Il cancellatore

Racconto per il concorso "300 Parole Per Un Incubo", 2015 - edizione 14

Per un attimo, Bejo pensò di essersi salvato. Dall'anfratto in cui si era nascosto riusciva a vedere bene la strada: la forza che stava inghiottendo il mondo scompariva e riappariva nel cielo a rapidi intervalli, sotto forma di uno squarcio nero. Strade, case e persone svanite nel nulla. Dissolte, cancellate. Bejo, che era nato e cresciuto in una famiglia cattolica, strinse in pugno il crocefisso che portava al collo. Credeva in Dio, ma sentiva che pregarlo in quel momento, durante un'apocalisse così asettica, diversissima da quella profetizzata nella Bibbia, non gli sarebbe stato d'alcun aiuto. Udì allora uno schiocco, uno strappo nell'aria. Alzò lo sguardo e vide che lo squarcio nero si era arrestato a pochi metri dal buco in cui lui si era rifugiato. Bejo si chiese se lo stesse osservando. Poi l'oscurità si mosse verso di lui. Bejo iniziò a correre nella direzione opposta. Urlando, chiedendo pietà. Ma non a Dio. Quella cosa era tutto tranne che Dio.
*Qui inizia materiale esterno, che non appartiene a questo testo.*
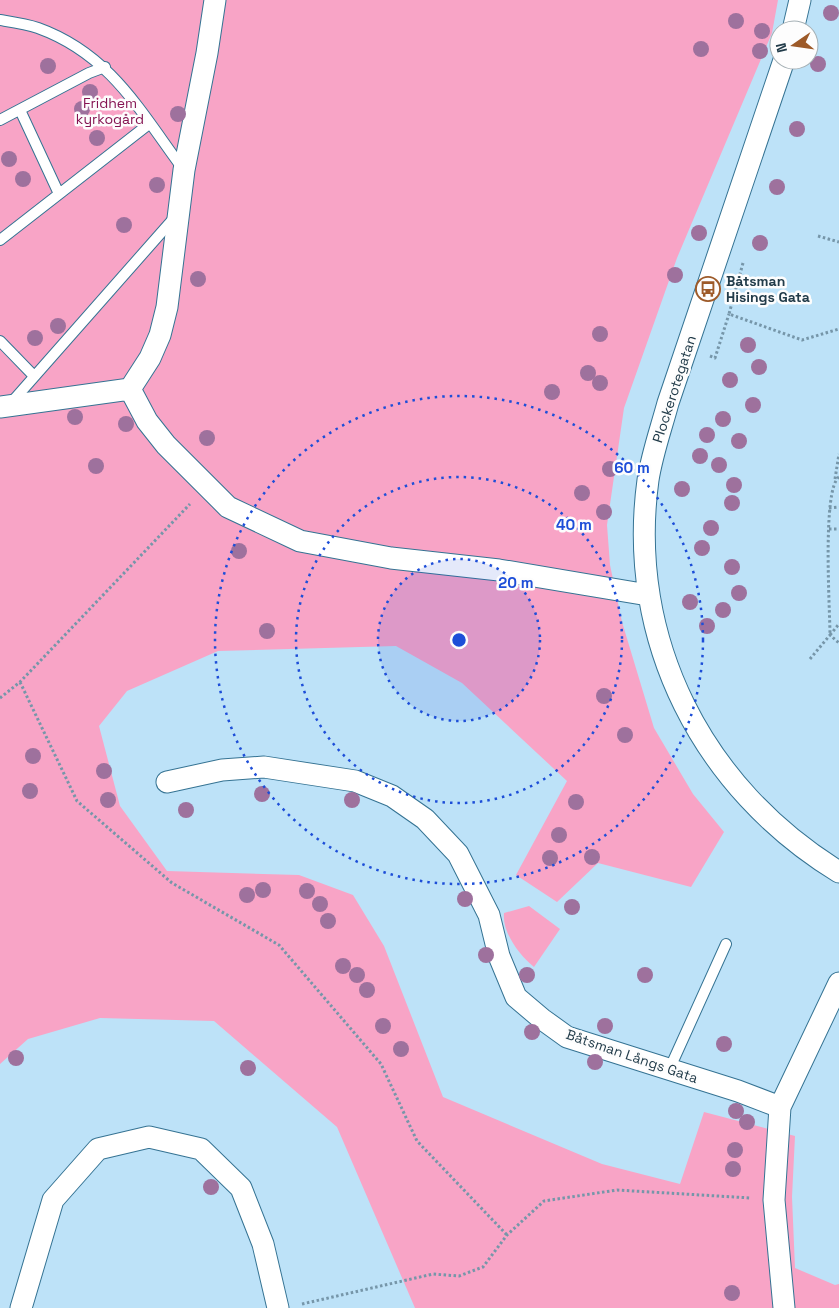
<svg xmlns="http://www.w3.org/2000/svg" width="839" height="1308" font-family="'Space Grotesk',sans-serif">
	<rect width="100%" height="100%" fill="#bde2f8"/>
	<!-- green -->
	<path fill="#f8a4c6" d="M0,0h778l-6,33 -95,225 -53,150 -17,117 3,40 12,57 32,106 39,66 31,38 -33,55 -93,-24 -41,39 -41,-27 51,-94 -105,-98 -66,-37 -178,5 -91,40 -28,35 21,80 47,65 132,4 54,20 31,51 59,151 159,67 78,20 24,-72 91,24 -3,61 3,71 40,17 4,-1v24h-424l-78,-181 -123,-106 -114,-3 -72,21 -28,25z
		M529,906l31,23 -26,38c-15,-12 -32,-35 -30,-54z"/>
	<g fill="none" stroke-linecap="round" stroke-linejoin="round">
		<defs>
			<path id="service" d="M0,20c12,2 26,4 38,8 72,26 102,83 145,141
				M20,110l39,84
				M0,120l89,-47 16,-6
				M0,240l149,-116
				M0,341l33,34
				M11,403l164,-186
				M669,1070l57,-126"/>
			<path id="minor" d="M793,30l7,-30
				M784,60l-116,343c-7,26 -16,51 -20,77 -22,160 55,309 191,392
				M130,389l17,32 19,24 62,62 72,34 91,17 108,12 149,25
				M0,407l130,-18 20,-31 10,-23 7,-28 17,-137 23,-117 8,-53
				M167,782l55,-12 42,-3 91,14 37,15 33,23 33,35 31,61 10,41 17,41 26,22 25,18 171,54 42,16
				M21,1308l32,-108 45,-51 51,-12 52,12 40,39 22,56 15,64
				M784,1308l-10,-108 6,-93 59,-124"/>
		</defs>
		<!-- service casing -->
		<use href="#service" stroke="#357393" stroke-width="12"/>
		<!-- minor casing -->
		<use href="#minor" stroke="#357393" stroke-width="23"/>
		<!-- path -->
		<path stroke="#7696a9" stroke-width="3" stroke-dasharray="2.5 2.5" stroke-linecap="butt" d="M818,236l21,6
			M743,263l-14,51 73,26 37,-11
			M710,356l5,2 14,-44
			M839,477c-17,12 -9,133 -9,158l9,-11
			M835,479l4,-25
			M829,508l10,-1
			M829,529h10
			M810,659l20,-24 9,8
			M20,682l57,119 95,82 107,62 102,119 36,77 90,94
			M0,698l20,-16 170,-178
			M302,1304l131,-30 26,2 24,-9 24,-32 37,-34 73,-11 134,8"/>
		<!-- service -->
		<use href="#service" stroke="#fff" stroke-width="10"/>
		<!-- minor -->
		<use href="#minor" stroke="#fff" stroke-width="21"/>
	</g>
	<!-- trees -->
	<g fill="#9e719d">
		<circle cx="831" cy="13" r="8"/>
		<circle cx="736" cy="21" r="8"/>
		<circle cx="762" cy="31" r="8"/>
		<circle cx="701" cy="49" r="8"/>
		<circle cx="760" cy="51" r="8"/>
		<circle cx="818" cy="64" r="8"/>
		<circle cx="48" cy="66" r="8"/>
		<circle cx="90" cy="92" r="8"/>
		<circle cx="82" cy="109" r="8"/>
		<circle cx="178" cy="114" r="8"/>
		<circle cx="797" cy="129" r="8"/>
		<circle cx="97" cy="138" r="8"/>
		<circle cx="9" cy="159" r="8"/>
		<circle cx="23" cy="179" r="8"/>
		<circle cx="157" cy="185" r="8"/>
		<circle cx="777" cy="187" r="8"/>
		<circle cx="124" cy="225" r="8"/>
		<circle cx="699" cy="233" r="8"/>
		<circle cx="760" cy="243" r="8"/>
		<circle cx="675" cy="275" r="8"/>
		<circle cx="198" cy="279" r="8"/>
		<circle cx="58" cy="326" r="8"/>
		<circle cx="600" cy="334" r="8"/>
		<circle cx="35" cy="338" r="8"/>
		<circle cx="748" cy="345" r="8"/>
		<circle cx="759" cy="367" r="8"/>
		<circle cx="588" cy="373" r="8"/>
		<circle cx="730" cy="380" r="8"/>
		<circle cx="600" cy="383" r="8"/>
		<circle cx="552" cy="392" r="8"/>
		<circle cx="753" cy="405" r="8"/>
		<circle cx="75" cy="417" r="8"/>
		<circle cx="723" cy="419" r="8"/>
		<circle cx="126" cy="424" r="8"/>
		<circle cx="707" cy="435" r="8"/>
		<circle cx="207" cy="438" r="8"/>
		<circle cx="739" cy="441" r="8"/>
		<circle cx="700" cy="456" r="8"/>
		<circle cx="719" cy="465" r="8"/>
		<circle cx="96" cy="466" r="8"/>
		<circle cx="610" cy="469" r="8"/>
		<circle cx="734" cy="485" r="8"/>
		<circle cx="682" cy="489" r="8"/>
		<circle cx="582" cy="493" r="8"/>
		<circle cx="732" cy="503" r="8"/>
		<circle cx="604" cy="512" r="8"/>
		<circle cx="711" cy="528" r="8"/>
		<circle cx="702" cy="548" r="8"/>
		<circle cx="239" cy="551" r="8"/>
		<circle cx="732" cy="567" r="8"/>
		<circle cx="739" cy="593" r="8"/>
		<circle cx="690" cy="602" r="8"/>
		<circle cx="723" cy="610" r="8"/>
		<circle cx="707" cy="626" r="8"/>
		<circle cx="267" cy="631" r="8"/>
		<circle cx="604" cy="696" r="8"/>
		<circle cx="625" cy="735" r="8"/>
		<circle cx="33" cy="756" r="8"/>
		<circle cx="104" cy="771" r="8"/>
		<circle cx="30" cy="791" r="8"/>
		<circle cx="262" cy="794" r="8"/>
		<circle cx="108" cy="800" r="8"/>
		<circle cx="352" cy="800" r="8"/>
		<circle cx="576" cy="802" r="8"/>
		<circle cx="186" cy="810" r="8"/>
		<circle cx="559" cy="835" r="8"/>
		<circle cx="592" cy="857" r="8"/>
		<circle cx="550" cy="858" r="8"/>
		<circle cx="263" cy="890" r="8"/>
		<circle cx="307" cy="891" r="8"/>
		<circle cx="247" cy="895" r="8"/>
		<circle cx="465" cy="899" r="8"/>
		<circle cx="320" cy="904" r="8"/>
		<circle cx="572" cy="907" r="8"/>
		<circle cx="328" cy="921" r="8"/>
		<circle cx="486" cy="955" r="8"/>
		<circle cx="343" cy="966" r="8"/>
		<circle cx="357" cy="975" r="8"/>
		<circle cx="527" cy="975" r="8"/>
		<circle cx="645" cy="975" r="8"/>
		<circle cx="367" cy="990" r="8"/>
		<circle cx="383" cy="1026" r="8"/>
		<circle cx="605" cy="1026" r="8"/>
		<circle cx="532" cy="1032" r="8"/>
		<circle cx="724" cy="1044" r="8"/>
		<circle cx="401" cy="1049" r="8"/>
		<circle cx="16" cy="1058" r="8"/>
		<circle cx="595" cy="1062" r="8"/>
		<circle cx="248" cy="1068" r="8"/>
		<circle cx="736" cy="1111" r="8"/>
		<circle cx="747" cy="1122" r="8"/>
		<circle cx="735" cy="1150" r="8"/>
		<circle cx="733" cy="1169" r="8"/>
		<circle cx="211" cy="1187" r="8"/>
		<circle cx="732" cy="1293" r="8"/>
	</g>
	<!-- distance rings -->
	<circle cx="459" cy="640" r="81" fill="#1d4ed8" fill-opacity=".12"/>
	<g fill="none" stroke="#1d4ed8" stroke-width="2.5" stroke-dasharray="2.5 5">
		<circle cx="459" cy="640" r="81"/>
		<circle cx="459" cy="640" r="163"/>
		<circle cx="459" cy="640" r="244"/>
	</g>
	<!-- icons -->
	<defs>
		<symbol id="bus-ring" viewBox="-11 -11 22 22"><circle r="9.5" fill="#fdfdfd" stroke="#9d5a29" stroke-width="1.5"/><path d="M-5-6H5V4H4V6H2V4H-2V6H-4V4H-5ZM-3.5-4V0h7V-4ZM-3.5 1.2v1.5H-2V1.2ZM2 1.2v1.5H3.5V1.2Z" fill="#9d5a29"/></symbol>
	</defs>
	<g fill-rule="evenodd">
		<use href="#bus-ring" x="694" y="275" width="28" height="28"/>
	</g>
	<g text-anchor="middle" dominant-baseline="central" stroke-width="5" stroke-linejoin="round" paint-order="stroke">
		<!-- park labels -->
		<g font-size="14" fill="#851452" stroke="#fdfdfd">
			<text x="110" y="103">Fridhem<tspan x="110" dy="16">kyrkogård</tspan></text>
		</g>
		<!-- poi labels -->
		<g font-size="14" font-weight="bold" fill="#223c4a" stroke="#fdfdfd" text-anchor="start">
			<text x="726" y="281">Båtsman<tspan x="726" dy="16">Hisings Gata</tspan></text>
		</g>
		<!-- street labels -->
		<g font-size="14" fill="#223c4a" stroke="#fdfdfd">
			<text transform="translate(674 389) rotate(-72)">Plockerotegatan</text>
			<text transform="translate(632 1056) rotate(19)">Båtsman Långs Gata</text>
		</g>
	</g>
	<circle cx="459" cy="640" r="8" fill="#1d4ed8" stroke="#fdfdfd" stroke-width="2.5"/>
	<g font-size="15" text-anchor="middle" font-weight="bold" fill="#1d4ed8" stroke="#fdfdfd" stroke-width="5" stroke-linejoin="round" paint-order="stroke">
		<text x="632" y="473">60 m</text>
		<text x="574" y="530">40 m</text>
		<text x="516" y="588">20 m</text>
	</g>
	<!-- north arrow -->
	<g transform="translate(794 45) rotate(257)"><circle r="24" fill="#fdfdfd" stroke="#a5b0b5"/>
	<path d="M0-4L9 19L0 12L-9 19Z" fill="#9d5a29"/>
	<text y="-8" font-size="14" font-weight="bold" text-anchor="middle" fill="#223c4a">N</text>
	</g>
</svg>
Si svegliò di soprassalto, sudato e confuso.
«Di nuovo quel brutto sogno?» farfugliò sua moglie. Lui annuì. Il respiro ancora corto, affannoso.
«Vado a prendermi un bicchiere d'acqua», disse, ma lei si era già riaddormentata.
Si alzò, andò verso la cucina. Mentre camminava nel buio della casa provò a focalizzare l'incubo appena avuto, ma eccetto qualche breve frammento, tutto il resto era già scivolato via. Giunto in soggiorno, notò che il laptop era rimasto acceso. Lo schermo era fisso sull'ultima pagina del mediocre racconto che stava revisionando, la storia di un criminale ispanico. Il cursore lampeggiava a margine di un discorso diretto:
«Ti prego, non uccidermi!»
Bejo, pensò lui. Sei scritto male, bello mio.
Selezionò il testo.
Nessuno sentirà la tua mancanza.
Il cursore divorò le parole. Non restò niente.